Sunday, 1 February 2009

Soupe á l’onion pas typique (A different onion soup)

Imagine a bistro in Paris—the late night meals in cramped, lively rooms that even now are conjured up in sepia tones—and French onion soup seems to play as iconic a role as the nicotine-stained mirrors and clinking wine glasses.

Fittingly, Julia Child, that great lover of Paris and its food, is said to have eaten French onion soup at her last meal. And the proprietors of French restaurants—eager to appeal to memory and imagination alike—wisely place Soupe á l'onion gratineé on the menu.

It was surely not coincidental that my first restaurant meal after moving to Paris began with a bowl of French Onion Soup. But whether it was an overload of expectations, or just an overdose of salt in the kitchen, the supposedly famous version served at Aux Pieds des Cochons was less than the sum of its parts.

And so it was elsewhere—indifferent bread, cheese more notable for its generosity than taste, broth that was dark and salty rather than meaty and savoury and onions which would have benefited from a further 30 minutes on a low, slow heat. I began to wonder whether it was simply the melted cheese, not so different from an open-faced toasted sandwich, which accounted for its appeal. Or perhaps it was the bowls, ovenproof white china with small lions-cum-handles on each side.

I thought of making it at home, where I could ensure the quality of the ingredients and be more judicious with the cheese, but never got further than looking at some recipes. The chief barrier was the beef stock, available here either in a cube or after a six-hour ordeal of boiling and skimming beef bones.

But a few Saturday nights ago I arrived home well after dark, my park-walking, cafe-sitting and shoe-browsing having consumed far more time than expected. I had planned to use up leftover bread by making a panade, a savoury bread pudding of sorts layered with slow-cooked onions, grated Gruyere and some chicken stock.

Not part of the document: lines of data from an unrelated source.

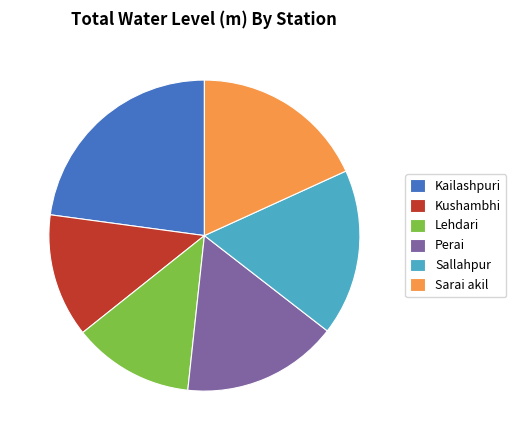

Is the sum of Kushambhi and Lehdari greater than half?

No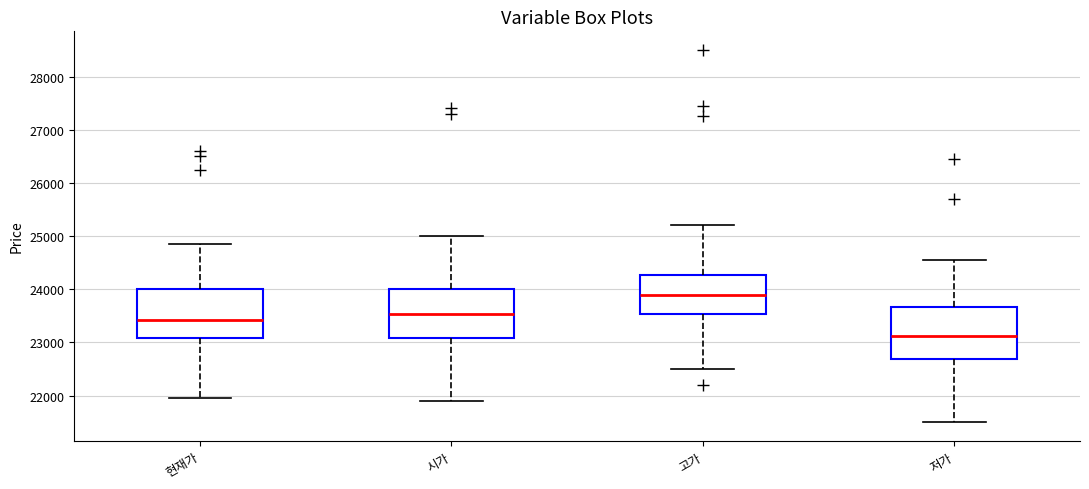

Reading left to right, transcribe this box plot: for each box, give where its median line is, the range the box spans, and where its two whiskers end, as read against the y-axis. The values are not printed on the chart, so give them approximately, as read against the axis.

현재가: median 23400, box 23100 to 24000, whiskers 22000 to 24900
시가: median 23500, box 23100 to 24000, whiskers 21900 to 25000
고가: median 23900, box 23500 to 24300, whiskers 22500 to 25200
저가: median 23100, box 22700 to 23700, whiskers 21500 to 24600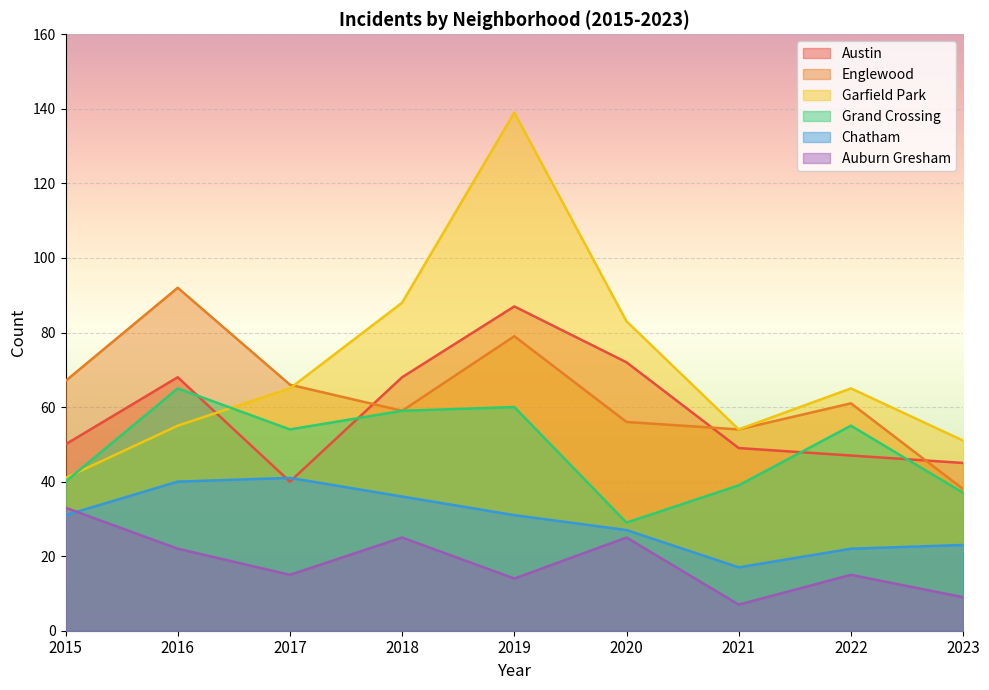

Where does the Austin series first go above 50?

2016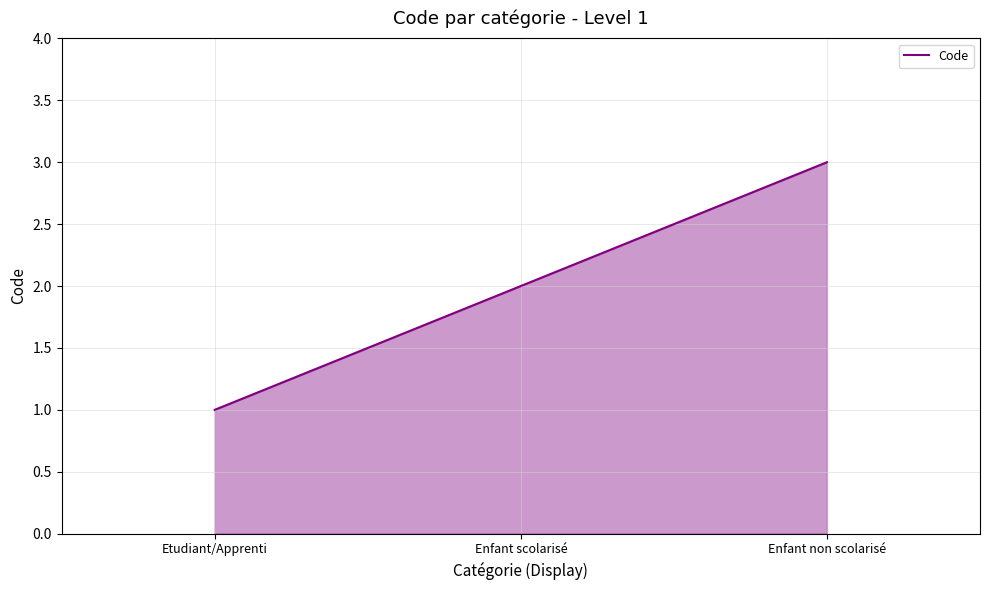

What is the change in value from Enfant scolarisé to Enfant non scolarisé?

+1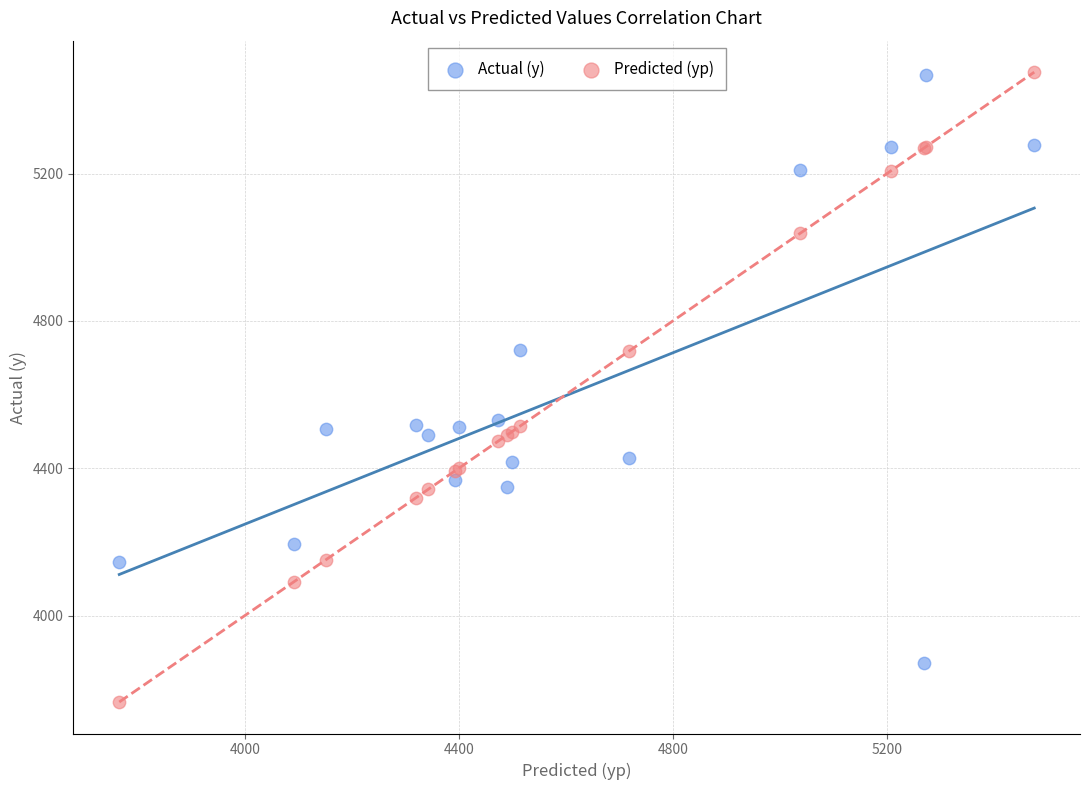

What is the X range (max minus min) for the scatter plot?

1710.1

But the baking time alone was over 60 minutes, and I wanted to be sitting down with a glass of red wine before the hour was out. A quick search revealed a soupier, unbaked panade, with slow-cooked onions simmered with stock, ladled over garlic toast and finished with cheese.

Homemade chicken stock added depth without overwhelming the onions, which were unctuously soft and sweet. The raw garlic on the toast was sharp and bright, and by the second bowl I managed to distribute the cheese so that it formed small, creamy globules rather than long, pizza-like strands.

Unlike at Aux Pieds des Cochons, there’s no one in my kitchen to rustle up onion soup at any hour of day or night. But in any case, what French chef would concede that a dish which is so typiquement francais could possibly be improved upon? Perhaps, though, they'll lend me some of those bowls.

A Different Onion Soup

Adapted from Skye Gyngell, A Year in My Kitchen
Serves 2, can easily be doubled
Total time: 50 minutes-1 hour; Active time: 25 minutes

Olive oil
3 medium onions
2 sprigs thyme
2 bay leaves
3-4 cups chicken stock, not from a cube
1 clove garlic
4 slices day-old country bread
Fresh-grated Gruyere or Emmenthal, anywhere from a few tablespoons to a heaping handful depending on taste

Film a large, heavy skillet with olive oil and warm on a low heat. Slice the onions in half, then cut into very thin, long strips. Toss to cover with oil, salt and pepper generously and allow to cook gently. Stir every few minutes, adding a tablespoon of water if there is sticking. Continue until the onions are silky-soft and a warm, golden brown, between 30 and 40 minutes. When the onions are nearly finished, heat up the stock, along with the thyme and bay leaf, in a saucepan. Spoon in the cooked onions and simmer, allowing about 10 minutes for the flavours to merge. Adjust seasoning. Toast the bread on both sides, then rub with a cut garlic cube.

Put the bread at the bottom of two deep soup bowls, tearing into large croutons if desired. Pour over the onion stock and sprinkle with cheese.